A: "He should do X and X"
B: "(I'm a <gender>, )please use <pronoun>"
A: "Mkay"
Both: Moving on
The problem with this post is that the user is acting like the hypothetical conversation they've described is the only way these conversations have ever played out. But they're not. Conversations on this network don't always play this nicely, and that's why we need changes to the Code of Conduct. The previous "Be Nice" policy was not helping ensure that conversations stayed at this level of respectful and obvious.
There were many conversations, especially in the chatrooms on the programming stacks, that were openly contemptuous of the identities of transgender people. It seems likely to me that much of the purpose of these changes to the Code of Conduct was to specifically try to address that issue.
Compelled speech, even in the name of a worthy cause, has no place in civilized society. Period. Our values reject it.
Forcing people to choose between violating their conscience or leaving, in the name of inclusiveness, is an Orwellian nightmare that has no place in our community. Our values reject it.
A reminder, in case it wasn't clear that I was working from highly upvoted posts, is that this response garnered a net total of 600 positive votes.
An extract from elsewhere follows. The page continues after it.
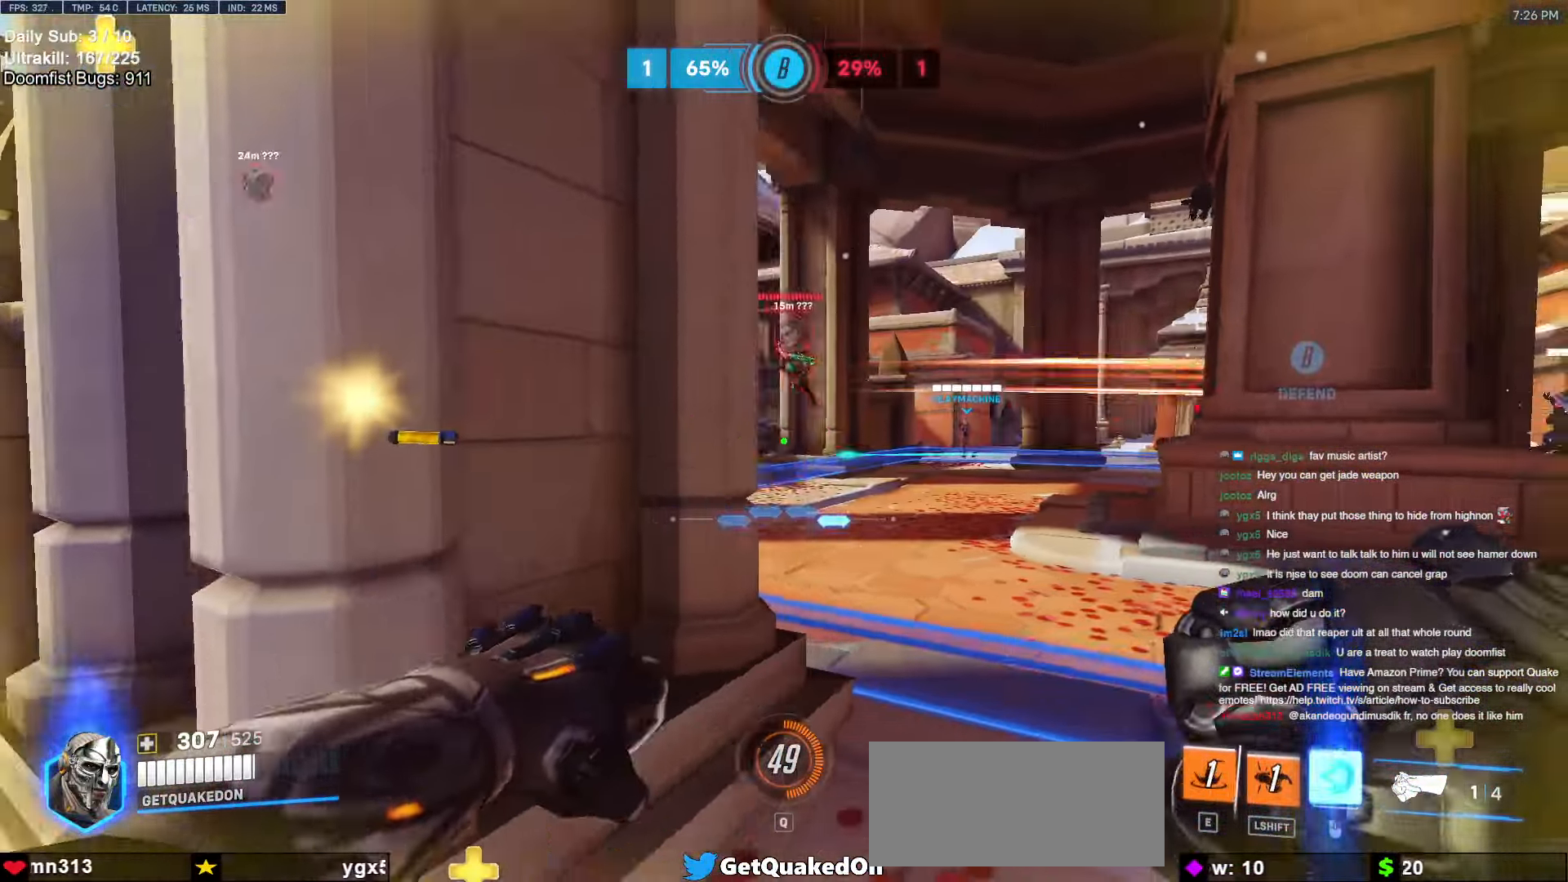
{"dt_ms": 500, "keys": ["d", "s"], "mouse": ["left"], "events": [[34, "d", "up"], [184, "a", "up"], [184, "d", "down"], [367, "s", "down"], [467, "mouse_left", "down"]]}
This post, which calls a policy of respecting a trans person's pronouns, Orwellian, was extremely positively received by the community.
Do you understand how uncomfortable this makes me? How uncomfortable this is for many LGBT people on this network? It's not just that this one user said The Bad Thing™, but that there were hundreds of people who actively cared about this issue that affirmatively agreed with this stance—and these people constitute a majority of the people who cared to respond.
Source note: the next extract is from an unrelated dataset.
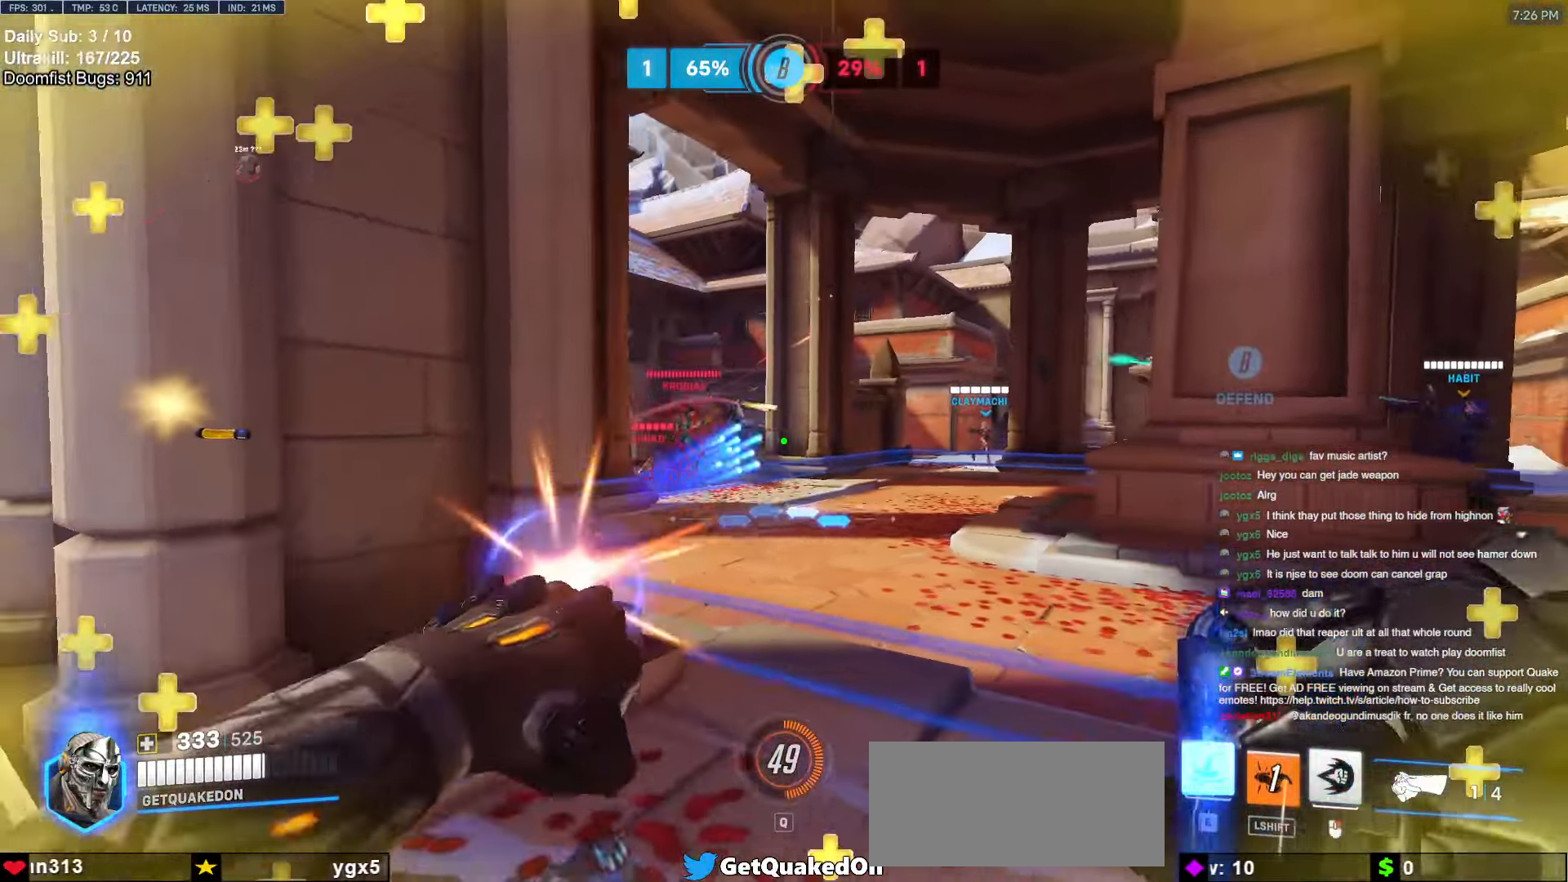
{"dt_ms": 500, "keys": ["s"], "mouse": [], "events": [[17, "d", "up"], [17, "s", "up"], [100, "e", "down"], [100, "mouse_left", "up"], [200, "e", "up"], [284, "s", "down"], [334, "a", "down"], [434, "a", "up"]]}
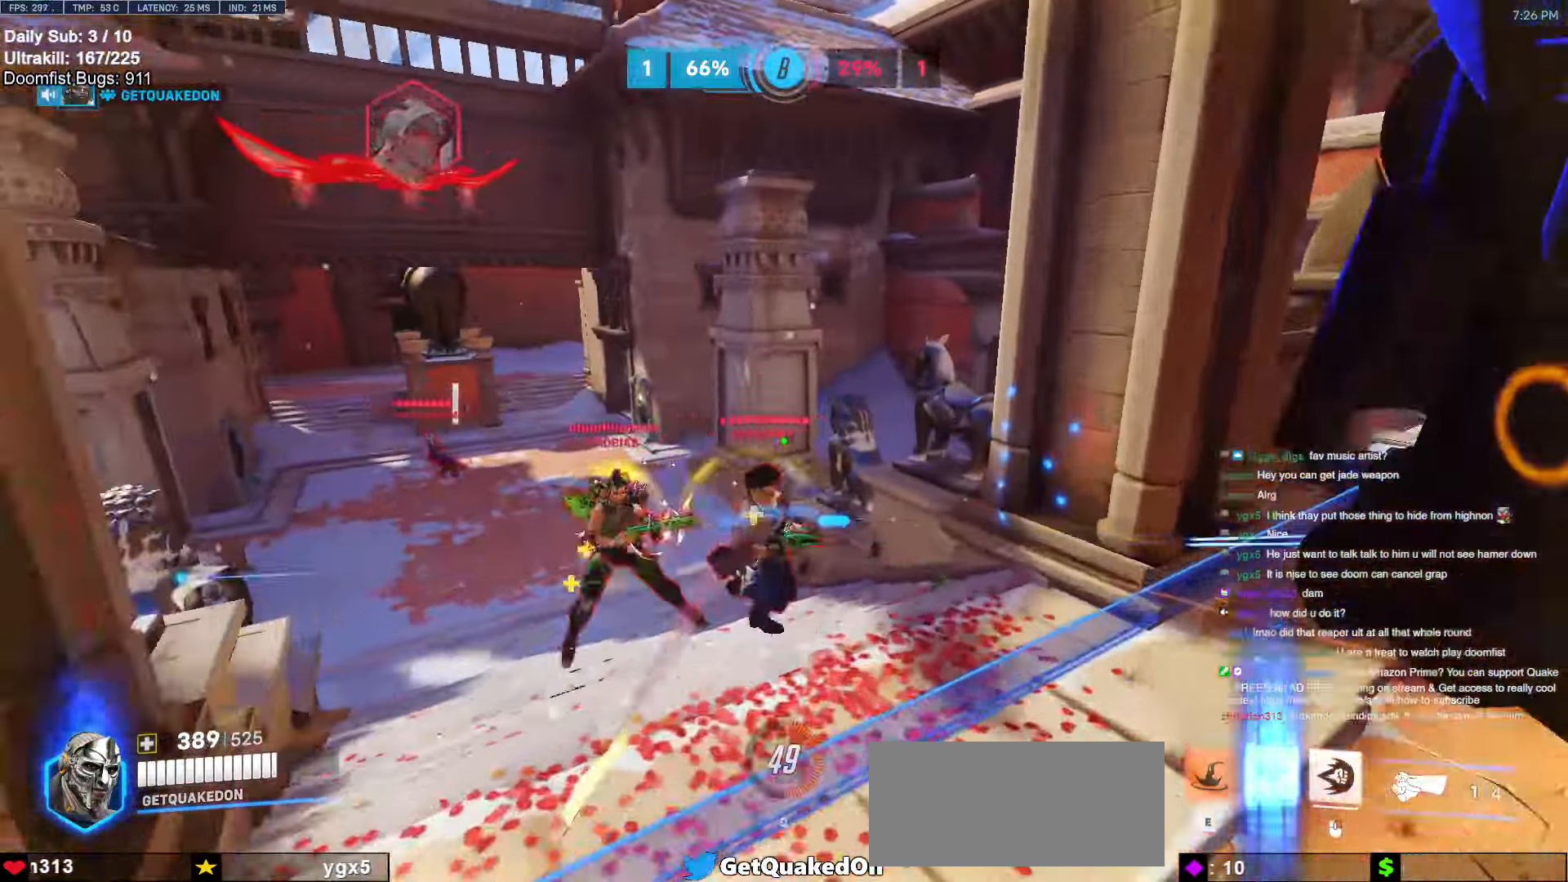
{"dt_ms": 500, "keys": ["a"], "mouse": [], "events": [[167, "a", "down"], [250, "mouse_right", "down"], [400, "s", "up"], [484, "mouse_right", "up"]]}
This makes me feel unsafe. This makes me feel like the community does not respect trans people, and it makes me feel the same paranoia I have to try very hard not to feel in unknown communities; that no matter what niceties people put on their words, that they don't genuinely see me (or any other trans person) by how we identify. And personally speaking, I'm still working through my identity! I can't even imagine how these kinds of statements must feel to other members of the community who are more "out" than I am.
And—again—this post was extremely highly upvoted. This isn't some fringe belief of the network, this is something that a lot of people here seem to strongly agree with.
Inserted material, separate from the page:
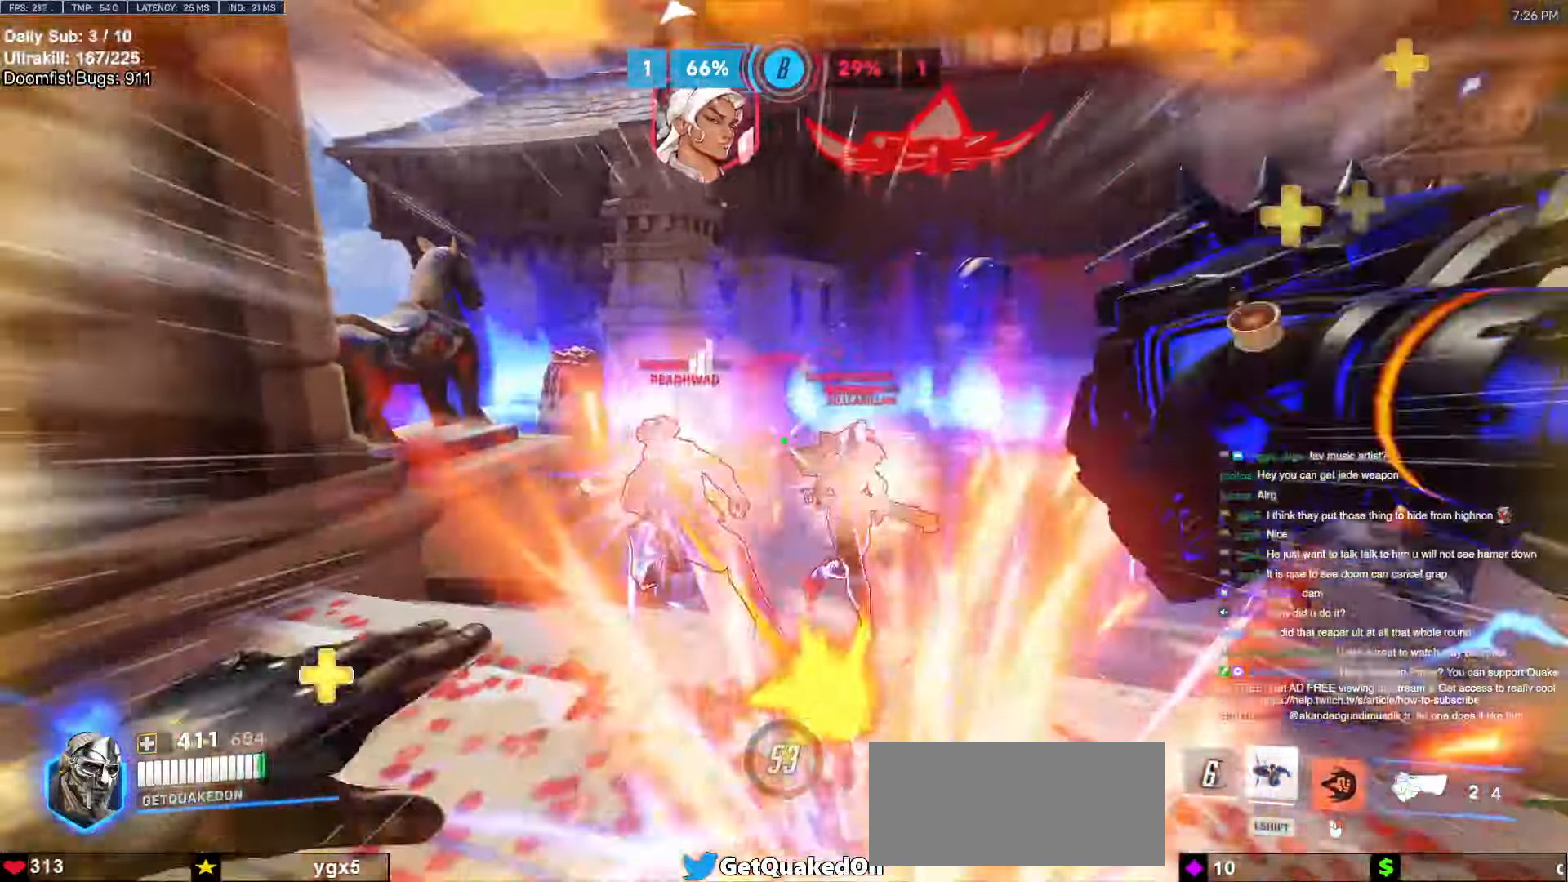
{"dt_ms": 500, "keys": ["a", "s"], "mouse": [], "events": [[84, "s", "down"], [317, "mouse_left", "down"], [367, "a", "up"], [500, "a", "down"], [500, "mouse_left", "up"]]}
I'm stopping here because, frankly, I have other things to do with my time, but those of you scoffing at this, stop and actually try to think about how the LGBT members of this stack perceive responses like this. I don't know whether each of these posts really mean the hyperbole, of they're just using intense rhetoric without thinking through the implications—but you need to understand that from our perspective, there's not a big difference.
I don't care whether these people are just being incendiary or if they're actively trying to be harmful, because I can't know what they're really thinking. I can only know how these statements fit into patterns of toxic, bigoted behavior and the rationales given for those behaviors.